Atomindustrie: Absurde Spielchen
Gegen die geplante Brennelementesteuer wollen Energiekonzerne notfalls gerichtlich vorgehen. Zum Dank werden sie ins Kanzleramt geladen, wo sie andere Zusagen aushandeln könnten.
![](https://taz.de/picture/307332/14/Atomkraftwerk2.jpg)
Sobald es der Atomindustrie nur ansatzweise an den Kragen geht, wird sie ungemütlich: Die Energiekonzerne drohen der Bundesregierung mit einer Klage gegen die Einführung einer Brennelementesteuer. Dies berichtete am Wochenende die Süddeutsche Zeitung unter Berufung auf die beteiligten Unternehmen Eon, RWE, Vattenfall und EnBW.
"Die Steuerpläne werfen erhebliche Rechtsfragen auf", zitiert die Süddeutsche eine Quelle des Essener RWE-Konzerns. Eon argumentiere damit, dass die Steuerpläne gegen EU-Richtlinien verstießen, weil sie die Atomkraft als Energiequelle einseitig belasteten. Zudem seien sie mit dem Atomausstiegsvertrag aus dem Jahr 2000 nicht vereinbar.
Vor zwei Wochen hatte sich die schwarz-gelbe Regierungskoalition im Zuge des Sparpakets für die Einführung einer Brennelementesteuer entschieden. Sie soll dem Bundeshaushalt 2,3 Milliarden Euro jährlich einbringen. Dabei war jedoch von Anfang an umstritten, ob die Steuer nur in Kombination mit einer Laufzeitverlängerung der Atomkraftwerke erhoben werden soll. Bundeskanzlerin Angela Merkel und Finanzminister Wolfgang Schäuble (beide CDU) sprachen sich dafür aus, Unionsfraktionschef Volker Kauder war dagegen.
Am Mittwoch will sich Merkel laut Zeitungsbericht mit den Vorstandsvorsitzenden der vier großen Energiekonzerne im Kanzleramt treffen, um über die Steuereinführung zu diskutieren. Nach Aussagen der Regierung komme die Steuer auf jeden Fall. Juristische Probleme sehe man nicht.

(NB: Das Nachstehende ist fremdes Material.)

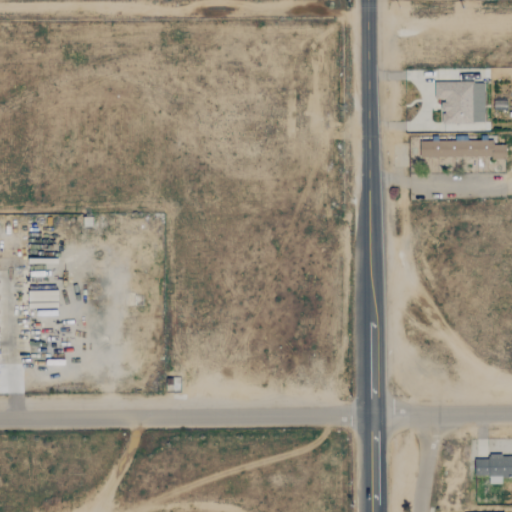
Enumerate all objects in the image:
road: (183, 12)
building: (460, 102)
building: (461, 102)
building: (461, 149)
building: (461, 150)
road: (434, 182)
road: (369, 255)
building: (42, 300)
road: (440, 414)
road: (184, 415)
road: (120, 463)
road: (426, 463)
building: (493, 467)
building: (494, 467)
road: (228, 469)
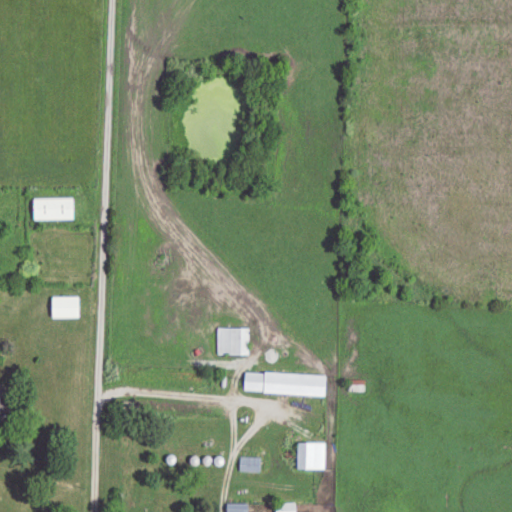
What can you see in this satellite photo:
building: (53, 208)
road: (102, 256)
building: (65, 307)
building: (233, 342)
building: (284, 384)
building: (355, 387)
building: (5, 400)
building: (310, 456)
building: (249, 465)
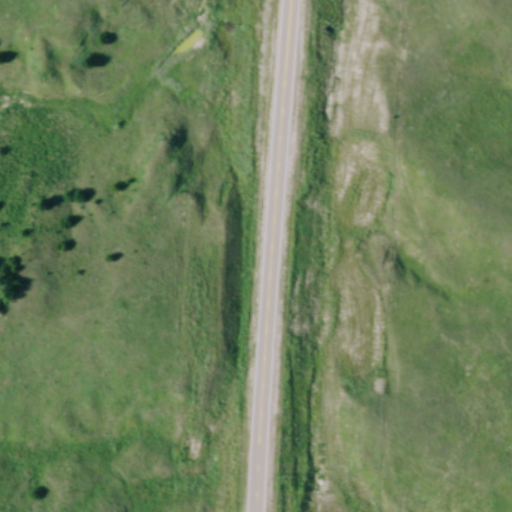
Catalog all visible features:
road: (277, 256)
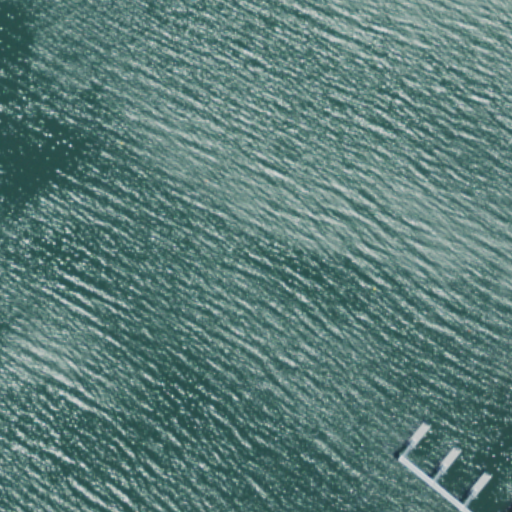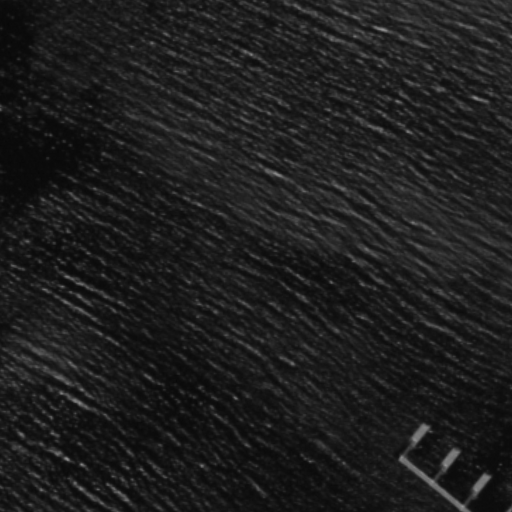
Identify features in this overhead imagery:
river: (102, 212)
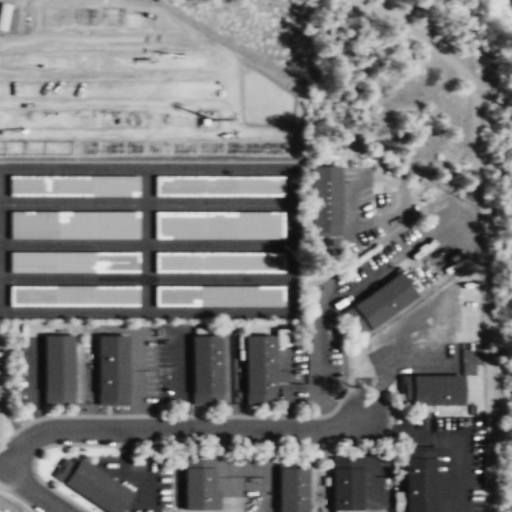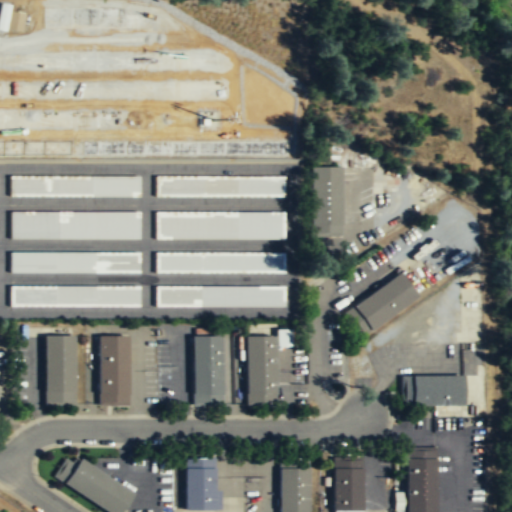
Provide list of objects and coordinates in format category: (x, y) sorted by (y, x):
building: (4, 15)
building: (16, 20)
building: (221, 184)
building: (75, 185)
building: (73, 186)
building: (218, 186)
building: (328, 200)
building: (324, 202)
building: (73, 225)
building: (75, 225)
building: (218, 225)
building: (220, 225)
building: (219, 261)
building: (73, 262)
building: (74, 262)
building: (218, 262)
building: (75, 295)
building: (73, 296)
building: (218, 296)
building: (219, 296)
building: (387, 300)
building: (377, 304)
building: (60, 369)
building: (57, 370)
building: (114, 370)
building: (207, 370)
building: (110, 371)
building: (204, 371)
building: (258, 371)
building: (429, 390)
building: (434, 390)
road: (188, 436)
building: (422, 479)
building: (416, 482)
building: (94, 484)
building: (201, 484)
building: (91, 486)
building: (344, 486)
building: (198, 487)
building: (290, 487)
road: (30, 490)
building: (294, 490)
building: (398, 500)
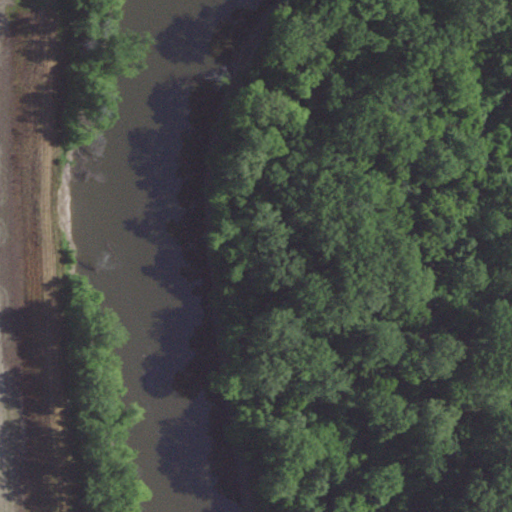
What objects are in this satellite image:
river: (164, 251)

"Das ist wirklich unverschämt", kommentierte Gerd Rosenkranz von der Deutschen Umwelthilfe (DUH). Die Industrie wolle einen Satz aus dem selbst ausgehandelten Ausstiegsvertrag uminterpretieren. Damals hieß es, die Nutzung der Atomenergie werde nicht durch einseitige Maßnahmen diskriminiert. Mit einer Steuer würden die Konzerne jedoch nicht zusätzlich belastet - vielmehr würden Begünstigungen abgebaut, meint die DUH. Zudem glaubt Rosenkranz, dass es für Merkel politisch extrem schwierig werde, auf die Vorschläge der Unternehmen einzugehen, da die Brennelementesteuer etwa ein Fünftel des gesamten Sparpakets ausmache. "Deshalb ist das Schlimmste zu befürchten: dass Merkel Zusagen an anderer Stelle an die Konzerne macht."
Auch die Grünen-Vorsitzende Claudia Roth forderte Merkel am Wochenende dazu auf, sich nicht auf "absurde Spielchen" der Atomindustrie einzulassen. Wenn die Stromkonzerne nun mit einer Klage gegen die Brennelementesteuer der Regierung drohten, sei das auch der Versuch, im Gegenzug längere Laufzeiten für Atomkraftwerke durchzusetzen, sagte Roth der Nachrichtenagentur dpa.